阅读文本:
+ + + +

PYTHON_LIB := $(ANACONDA_HOME)/lib

# Homebrew installs numpy in a non standard path (keg only)
"運用指令碼找尋當前環境的numpy"
# PYTHON_INCLUDE += $(dir $(shell python -c 'import numpy.core; print(numpy.core.__file__)'))/include
# PYTHON_LIB += $(shell brew --prefix numpy)/lib

# Uncomment to support layers written in Python (will link against Python libs)
"若要使用python來編寫layer，則需要開啟"
WITH_PYTHON_LAYER := 1

# Whatever else you find you need goes here.
"caffe如果找不到標頭檔案，就需要在這裡加入指定路徑，當然該路徑下沒有這個目錄則會報錯"
INCLUDE_DIRS := $(PYTHON_INCLUDE) /usr/local/include /usr/local/cuda-10.2/include /usr/include/hdf5/serial /xxxx/Opencv2/include
LIBRARY_DIRS := $(PYTHON_LIB) /usr/local/lib /usr/lib /usr/local/cuda-10.2/lib /usr/lib/x86_64-linux-gnu/hdf5/serial /xxxx/Opencv2/lib

# If Homebrew is installed at a non standard location (for example your home directory) and you use it for general dependencies
# INCLUDE_DIRS += $(shell brew --prefix)/include
# LIBRARY_DIRS += $(shell brew --prefix)/lib

# NCCL acceleration switch (uncomment to build with NCCL)
# https://github.com/NVIDIA/nccl (last tested version: v1.2.3-1+cuda8.0)
# USE_NCCL := 1

# Uncomment to use `pkg-config` to specify OpenCV library paths.
# (Usually not necessary -- OpenCV libraries are normally installed in one of the above $LIBRARY_DIRS.)
"一般不需要開啟，我在裝opencv之前就已經裝了pkg-config依賴，那麼就不需要caffe再指定，並且預設是開啟的"
# USE_PKG_CONFIG := 1

# N.B. both build and distribute dirs are cleared on `make clean`
BUILD_DIR := build
DISTRIBUTE_DIR := distribute

# Uncomment for debugging. Does not work on OSX due to https://github.com/BVLC/caffe/issues/171
# DEBUG := 1

# The ID of the GPU that 'make runtest' will use to run unit tests.

+ + + +

提供的条目:
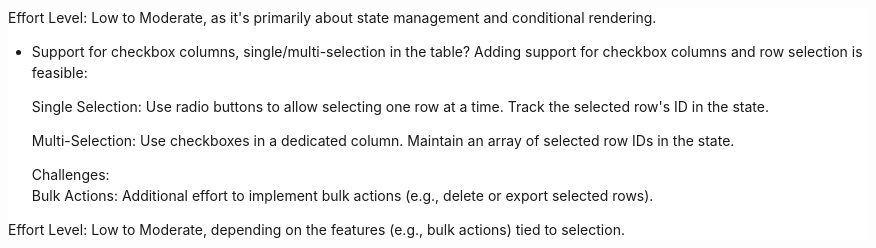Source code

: Effort Level: Low to Moderate, as it's primarily about state management and conditional rendering.

* Support for checkbox columns, single/multi-selection in the table?
Adding support for checkbox columns and row selection is feasible:

    Single Selection:
        Use radio buttons to allow selecting one row at a time.
        Track the selected row's ID in the state.

    Multi-Selection:
        Use checkboxes in a dedicated column.
        Maintain an array of selected row IDs in the state.

    Challenges:        
        Bulk Actions: Additional effort to implement bulk actions (e.g., delete or export selected rows).

Effort Level: Low to Moderate, depending on the features (e.g., bulk actions) tied to selection.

+ + + +

书面任务 A:
用两句话概括阅读文本，每一点都要有原文依据。
书面任务 B:
请把阅读文本中介于“# (Usually not”和“run unit tests.”之间的部分一字不差地抄录下来，首尾两处都包括在内。
这些条目是另附的独立材料，与阅读文本分开。

结果 A:
阅读文本是一段Caffe配置，把WITH_PYTHON_LAYER设为1以便用Python编写layer，并在INCLUDE_DIRS和LIBRARY_DIRS里加入Python、CUDA 10.2、HDF5和OpenCV等路径，caffe找不到头文件时就要在这里指定路径。文中还写明USE_PKG_CONFIG一般不需要开启，BUILD_DIR和DISTRIBUTE_DIR会在make clean时被清空，DEBUG选项在OSX上无法使用。

结果 B:
# (Usually not necessary -- OpenCV libraries are normally installed in one of the above $LIBRARY_DIRS.)
"一般不需要開啟，我在裝opencv之前就已經裝了pkg-config依賴，那麼就不需要caffe再指定，並且預設是開啟的"
# USE_PKG_CONFIG := 1

# N.B. both build and distribute dirs are cleared on `make clean`
BUILD_DIR := build
DISTRIBUTE_DIR := distribute

# Uncomment for debugging. Does not work on OSX due to https://github.com/BVLC/caffe/issues/171
# DEBUG := 1

# The ID of the GPU that 'make runtest' will use to run unit tests.